The circles $(BCEF)$ and $(AFHE)$ are shown, and $Q$ is the second intersection of $(AFHE)$ and $(ABC)$.  $O$ is the center of $(ABC)$ and $AA'$ is a diameter.  The references show that $Q,H,M,A'$ are collinear.  $QA$ runs through $T$ because $T$ is the radical center of the three circles. Finally, $P=AX\cap A'T$.
Note that in triangle $\Delta ABC$ the points $A$ and $H$ are on each other's polars wrt $(BCEF)$ because $\Delta THA$ is the diagonal triangle of quadrangle $BCEF$. (The altitudes $AD,BE,CF$ are some of the lines we would use in the straightedge construction of $H$ and $A$'s polars).  Cutting to the chase, we claim that $X=EF\cap MH$ is the orthocenter of the triangle $\Delta AA'T$.  If this is the case, and $XQ$ and $XP$ are altitudes, $T$ and $X$ are on each other's polars wrt to the circle $(A'AQP)$.
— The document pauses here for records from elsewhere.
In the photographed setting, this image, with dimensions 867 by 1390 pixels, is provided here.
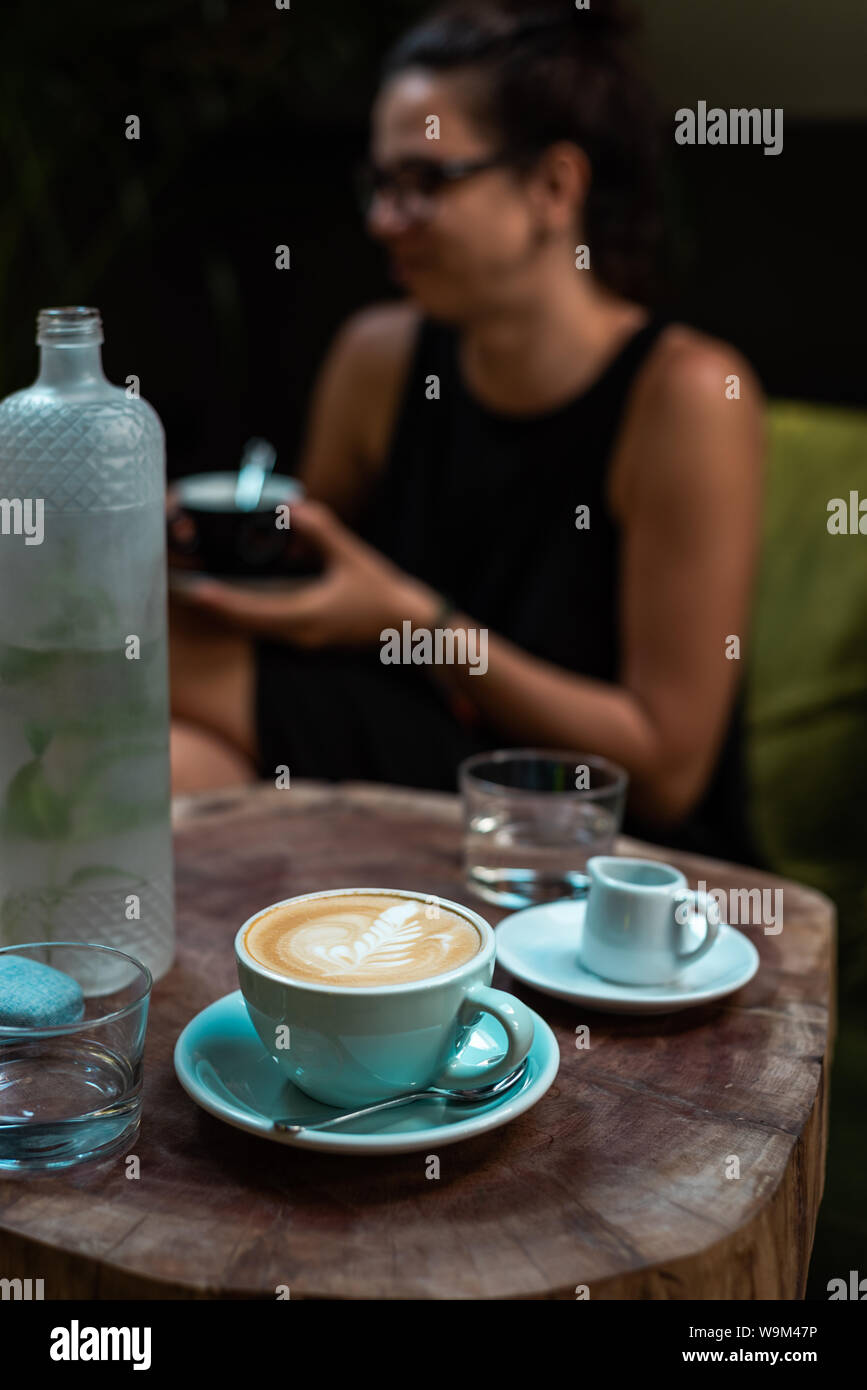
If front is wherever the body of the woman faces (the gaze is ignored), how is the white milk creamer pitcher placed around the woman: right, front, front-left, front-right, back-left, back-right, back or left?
front-left

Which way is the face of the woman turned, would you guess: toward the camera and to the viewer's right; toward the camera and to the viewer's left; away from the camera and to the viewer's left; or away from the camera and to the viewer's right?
toward the camera and to the viewer's left

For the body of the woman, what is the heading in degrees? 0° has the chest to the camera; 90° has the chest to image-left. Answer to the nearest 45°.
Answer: approximately 45°

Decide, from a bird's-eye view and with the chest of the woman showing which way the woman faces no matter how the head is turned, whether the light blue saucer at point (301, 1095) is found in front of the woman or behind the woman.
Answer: in front

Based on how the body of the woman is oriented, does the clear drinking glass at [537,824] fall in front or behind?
in front

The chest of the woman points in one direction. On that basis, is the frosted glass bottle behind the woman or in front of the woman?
in front

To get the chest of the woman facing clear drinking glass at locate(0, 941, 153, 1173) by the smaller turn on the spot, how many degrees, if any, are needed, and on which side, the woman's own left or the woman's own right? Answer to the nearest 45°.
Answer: approximately 45° to the woman's own left

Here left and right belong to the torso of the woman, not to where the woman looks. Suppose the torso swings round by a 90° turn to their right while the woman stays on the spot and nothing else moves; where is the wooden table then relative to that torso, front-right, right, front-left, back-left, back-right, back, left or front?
back-left
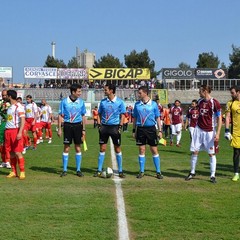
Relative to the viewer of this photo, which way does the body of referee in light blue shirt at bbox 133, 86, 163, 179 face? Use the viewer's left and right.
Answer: facing the viewer

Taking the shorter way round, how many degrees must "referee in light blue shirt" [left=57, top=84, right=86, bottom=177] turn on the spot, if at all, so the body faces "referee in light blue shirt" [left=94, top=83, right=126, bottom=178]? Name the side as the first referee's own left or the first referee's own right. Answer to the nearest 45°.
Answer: approximately 90° to the first referee's own left

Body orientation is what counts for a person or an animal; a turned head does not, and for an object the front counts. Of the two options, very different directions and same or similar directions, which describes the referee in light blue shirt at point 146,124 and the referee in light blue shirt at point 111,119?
same or similar directions

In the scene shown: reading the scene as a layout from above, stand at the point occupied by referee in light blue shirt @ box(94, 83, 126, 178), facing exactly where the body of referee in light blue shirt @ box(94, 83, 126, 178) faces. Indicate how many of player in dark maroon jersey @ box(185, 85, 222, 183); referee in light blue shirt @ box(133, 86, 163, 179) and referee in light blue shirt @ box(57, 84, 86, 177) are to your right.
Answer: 1

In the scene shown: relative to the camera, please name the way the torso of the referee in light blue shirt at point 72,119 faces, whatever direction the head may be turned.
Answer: toward the camera

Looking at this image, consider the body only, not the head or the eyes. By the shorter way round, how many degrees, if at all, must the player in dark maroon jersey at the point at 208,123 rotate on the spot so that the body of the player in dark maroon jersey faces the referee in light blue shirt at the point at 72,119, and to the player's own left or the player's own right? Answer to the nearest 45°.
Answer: approximately 45° to the player's own right

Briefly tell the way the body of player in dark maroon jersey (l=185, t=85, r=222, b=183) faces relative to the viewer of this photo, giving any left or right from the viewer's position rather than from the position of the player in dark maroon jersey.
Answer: facing the viewer and to the left of the viewer

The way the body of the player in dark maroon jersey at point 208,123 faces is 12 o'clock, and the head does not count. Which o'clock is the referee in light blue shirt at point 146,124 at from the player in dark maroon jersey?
The referee in light blue shirt is roughly at 2 o'clock from the player in dark maroon jersey.

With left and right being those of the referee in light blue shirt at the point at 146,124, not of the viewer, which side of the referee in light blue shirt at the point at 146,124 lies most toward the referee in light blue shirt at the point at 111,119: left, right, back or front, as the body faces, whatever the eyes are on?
right

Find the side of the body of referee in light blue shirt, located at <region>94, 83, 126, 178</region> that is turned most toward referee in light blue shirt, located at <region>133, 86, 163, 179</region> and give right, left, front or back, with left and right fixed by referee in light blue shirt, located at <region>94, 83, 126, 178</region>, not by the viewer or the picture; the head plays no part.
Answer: left

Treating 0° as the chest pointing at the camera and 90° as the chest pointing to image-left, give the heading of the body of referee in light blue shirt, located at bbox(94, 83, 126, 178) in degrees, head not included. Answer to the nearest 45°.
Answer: approximately 0°

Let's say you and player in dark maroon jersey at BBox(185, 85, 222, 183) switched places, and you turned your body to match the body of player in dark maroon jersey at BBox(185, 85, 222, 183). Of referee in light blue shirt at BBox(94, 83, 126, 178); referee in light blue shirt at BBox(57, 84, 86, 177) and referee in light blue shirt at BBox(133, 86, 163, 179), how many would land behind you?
0

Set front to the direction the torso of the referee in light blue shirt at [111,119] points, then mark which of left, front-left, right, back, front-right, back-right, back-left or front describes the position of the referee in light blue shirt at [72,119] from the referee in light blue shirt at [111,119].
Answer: right

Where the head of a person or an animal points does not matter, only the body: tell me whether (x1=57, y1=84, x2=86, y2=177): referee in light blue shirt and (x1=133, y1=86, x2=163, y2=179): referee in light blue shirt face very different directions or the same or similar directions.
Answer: same or similar directions

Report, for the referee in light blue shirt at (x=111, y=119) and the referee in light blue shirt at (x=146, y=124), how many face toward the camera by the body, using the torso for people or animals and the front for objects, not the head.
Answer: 2

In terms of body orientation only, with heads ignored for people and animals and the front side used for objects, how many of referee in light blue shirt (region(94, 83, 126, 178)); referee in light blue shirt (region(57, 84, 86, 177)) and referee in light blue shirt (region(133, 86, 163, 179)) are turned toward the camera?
3
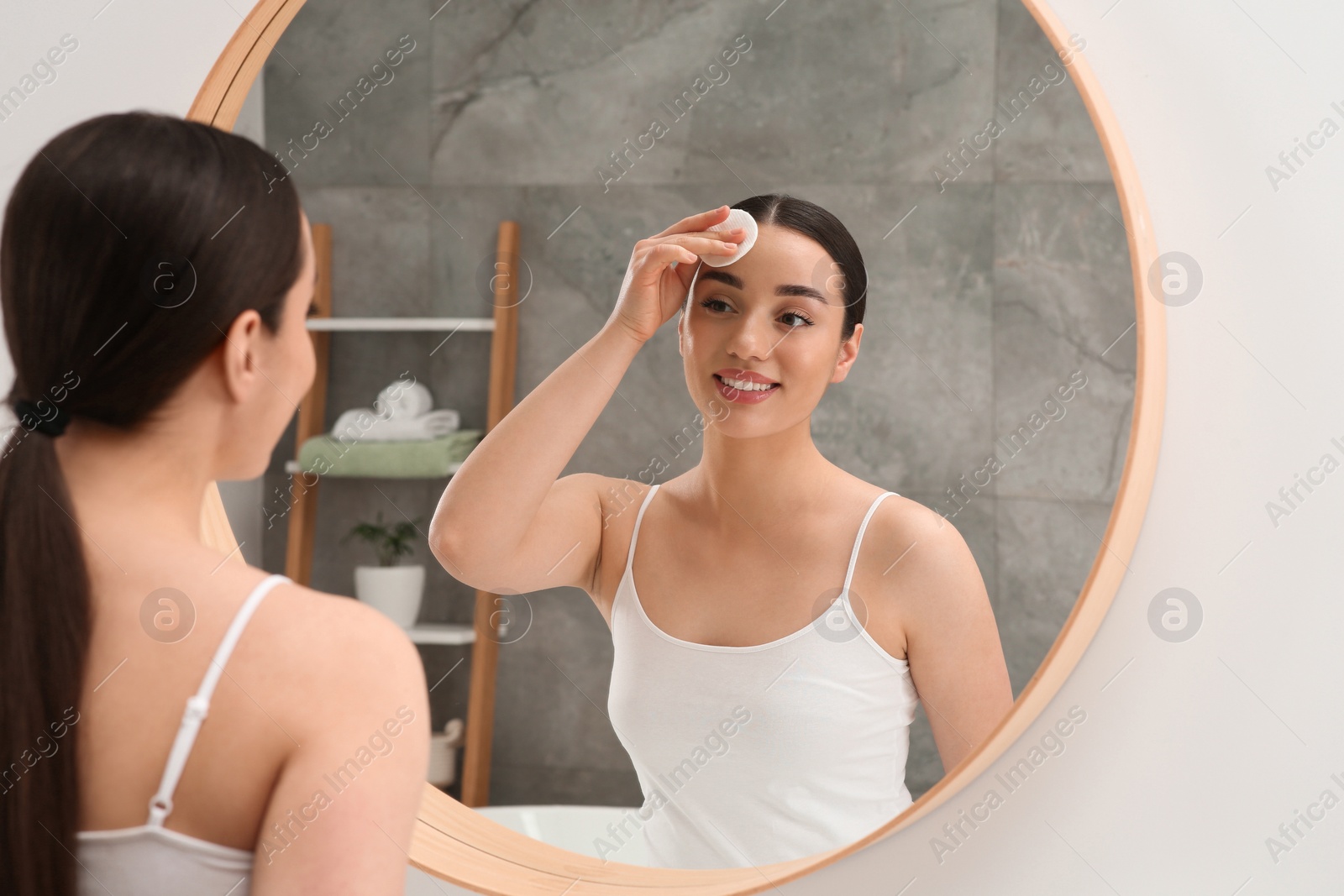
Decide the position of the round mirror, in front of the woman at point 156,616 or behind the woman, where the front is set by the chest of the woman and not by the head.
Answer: in front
Line $XM\perp QA$ because $\angle{HQA}=\angle{HFA}=\pi/2$.  Line $XE\perp AA'$ because, respectively, the diameters through $A,B,C$ are perpendicular to the tangents through $A,B,C$, which are parallel to the sides $EF,FD,DE$ (see this answer).  Thus $X$ is the orthocenter of triangle $\Delta{TAA'}$ and $XP\perp A'T$.  Since $\angle{APA'}=\pi/2$, $P$ lies on the circle $(ABC)$.
Since $T$ and $X$ are on each other's polars wrt to the circle $(A'AQP)$, and circles $(A'AQP)$ and $(ABC)$ are the same, we are done.